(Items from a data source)
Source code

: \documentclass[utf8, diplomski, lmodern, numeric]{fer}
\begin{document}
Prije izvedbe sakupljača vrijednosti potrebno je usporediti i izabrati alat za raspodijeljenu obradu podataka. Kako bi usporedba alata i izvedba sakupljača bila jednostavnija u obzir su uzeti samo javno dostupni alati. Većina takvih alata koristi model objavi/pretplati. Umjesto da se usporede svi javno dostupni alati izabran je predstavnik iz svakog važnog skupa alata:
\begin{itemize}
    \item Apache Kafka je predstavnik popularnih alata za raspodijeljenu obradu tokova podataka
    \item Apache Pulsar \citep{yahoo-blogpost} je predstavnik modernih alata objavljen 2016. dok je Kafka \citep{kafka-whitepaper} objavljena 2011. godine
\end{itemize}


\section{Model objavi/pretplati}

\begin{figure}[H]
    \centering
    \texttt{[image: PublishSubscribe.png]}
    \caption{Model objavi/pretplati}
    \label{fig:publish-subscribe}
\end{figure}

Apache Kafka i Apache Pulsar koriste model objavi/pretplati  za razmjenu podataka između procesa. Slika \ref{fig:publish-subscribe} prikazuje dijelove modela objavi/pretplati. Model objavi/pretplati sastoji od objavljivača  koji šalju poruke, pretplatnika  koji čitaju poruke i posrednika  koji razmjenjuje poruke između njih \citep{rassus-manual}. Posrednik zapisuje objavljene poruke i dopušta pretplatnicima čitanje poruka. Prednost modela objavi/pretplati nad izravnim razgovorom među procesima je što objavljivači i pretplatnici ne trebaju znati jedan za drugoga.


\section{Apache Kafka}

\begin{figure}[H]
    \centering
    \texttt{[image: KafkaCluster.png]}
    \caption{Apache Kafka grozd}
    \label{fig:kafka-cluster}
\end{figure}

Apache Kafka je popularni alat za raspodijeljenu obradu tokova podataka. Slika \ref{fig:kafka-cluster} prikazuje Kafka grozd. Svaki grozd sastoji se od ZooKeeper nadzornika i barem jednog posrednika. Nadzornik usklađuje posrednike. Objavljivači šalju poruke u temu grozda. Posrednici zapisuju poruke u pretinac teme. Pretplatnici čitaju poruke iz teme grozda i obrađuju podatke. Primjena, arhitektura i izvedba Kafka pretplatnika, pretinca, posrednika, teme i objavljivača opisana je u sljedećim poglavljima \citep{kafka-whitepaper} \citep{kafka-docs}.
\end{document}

## What to produce
All lines of the data that hold "section" need to be copied.

## Result below
\section{Model objavi/pretplati}
\section{Apache Kafka}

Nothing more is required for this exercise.